> [Provided passage]:
[start]

# drivers side wipers with spoiler



## CRUZE (Nov 24, 2010)

Does the owners manual say?


----------



## Sour Kruat's 951 (Nov 9, 2010)

PIAA Super Silcone Sporza have the air foils and come in black or carbon. I have them on my Porsche. Cruze is 24 DS 18 PS for 2011.


----------



## cruze-control (Jul 23, 2010)

jlalill said:


> has anyone bothered to see/ask what the OEM's for the wiper blades are?
> as the drivers side has a spoiler...
> 
> PIAA makes one for about 28u.s. 24inches...but they aren't the oem's...
> ...


ive seen ones with spoilers before. but usually people just put them on their stock wipers. it helps the wipers move easily when driving into a head wind.


----------



## montana (Nov 12, 2010)

the spoilers really help, i had them on my car before but someone stole it lol
before my wipers use to lift a little when driving on the freeway and never cleaned the windshield properly, they really help and improve the wipers cleaning power.... i believe any auto parts store should have it if you need


----------



## motorhedfred (Nov 13, 2010)

Summit Racing Equipment has them too.

Driver's side black PIAA 93360 - PIAA Super Sporza Silicone Wiper Blades - Overview - SummitRacing.com

Driver's side CF PIAA 93460 - PIAA Super Sporza Silicone Wiper Blades - Overview - SummitRacing.com

Passenger side black PIAA 93345 - PIAA Super Sporza Silicone Wiper Blades - Overview - SummitRacing.com

For some reason, they don't show the passenger side in CF.

MHF


----------



## turbocruiser (Sep 10, 2011)

I haven't checked to see if the replacement blades from the dealer ( P/N 95161605 & 95161606) are exactly like the factory, with the d/s spoiler. I am going next week and check. I bought a pair of some cheap crap brand at Advance auto, and they suck. The other "better" brands are rediculously priced. Might as well get OEM, they lasted almost 2 years here in Florida. Between the heat and heavy rain, that's a testimonial to thier quality. The cheap parts store replacements, usually last about 6 months.:th_coolio:


----------



## Lightz39 (May 14, 2012)

Its a total piss off that the wipers are two different sizes. That means if I want some reflex wipers I have to buy two different sets.


----------



## Patman (May 7, 2011)

Lightz39 said:


> Its a total piss off that the wipers are two different sizes. That means if I want some reflex wipers I have to buy two different sets.


They have been doing that since the mid 90s. My big beef is that you cannot buy refills anymore! You have to buy the whole blade Back in the 80s(when I worked in Auto parts), you could buy refills and just replace the rubber portion of the blade and since they were the same size you could replace both of them for @ $2. I can see why they may want to replace the whole assembly, once you removed the refill(some people were not even qualified to do that) and replace it with the new one sometimes they stayed together and sometimes not. What it really comes down to: Money! Instead of allowing you buy just what you need, you have to buy the whole assembly for 4 times the price times 2(one for each side)

[end]

> [Required work]:
A) In the wiper thread, what PIAA part number is listed for the black driver's side blade at Summit Racing?
B) Please continue the forum thread about driver's side wipers with a spoiler from where it stops.

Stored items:

[start]

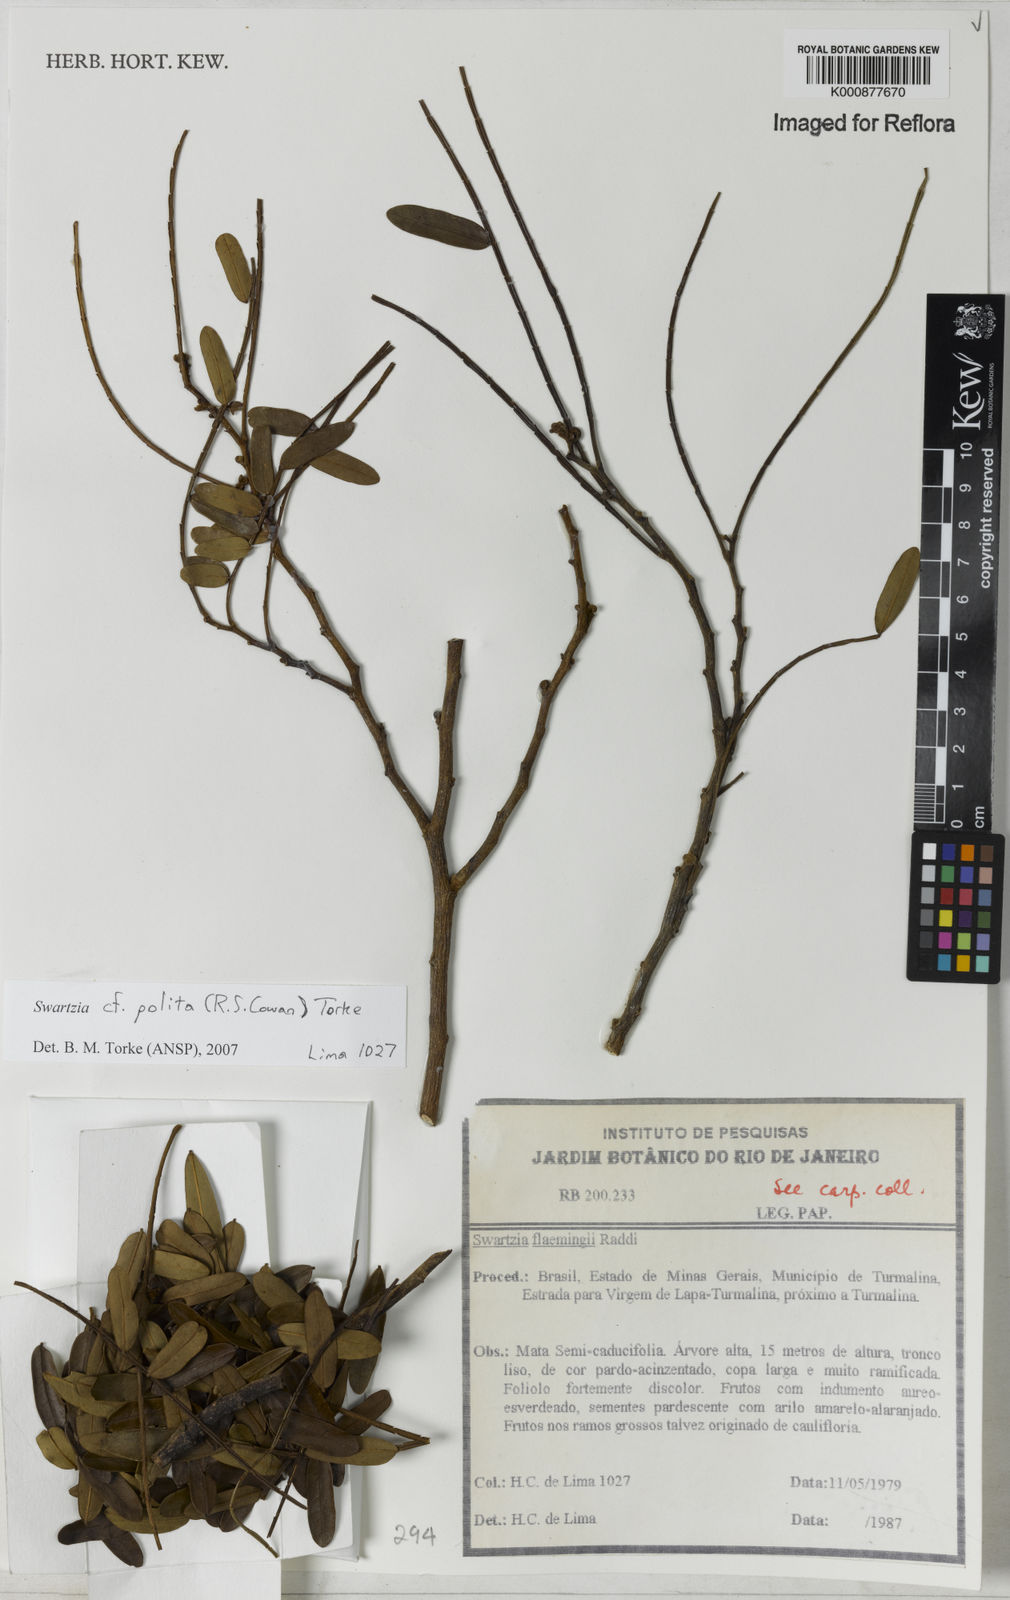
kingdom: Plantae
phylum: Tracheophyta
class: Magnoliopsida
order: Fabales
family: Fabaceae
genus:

[end]

> [Answers to each task]:
A) PIAA 93360

B)
----------



## obermd (Mar 3, 2012)

Patman said:


> They have been doing that since the mid 90s. My big beef is that you cannot buy refills anymore! You have to buy the whole blade Back in the 80s(when I worked in Auto parts), you could buy refills and just replace the rubber portion of the blade and since they were the same size you could replace both of them for @ $2. I can see why they may want to replace the whole assembly, once you removed the refill(some people were not even qualified to do that) and replace it with the new one sometimes they stayed together and sometimes not. What it really comes down to: Money! Instead of allowing you buy just what you need, you have to buy the whole assembly for 4 times the price times 2(one for each side)


The two times I tried the insert holding clip on the blade broke. The clips that hold the inserts in have really gotten flimsy.


----------



## weimerrj (Dec 4, 2011)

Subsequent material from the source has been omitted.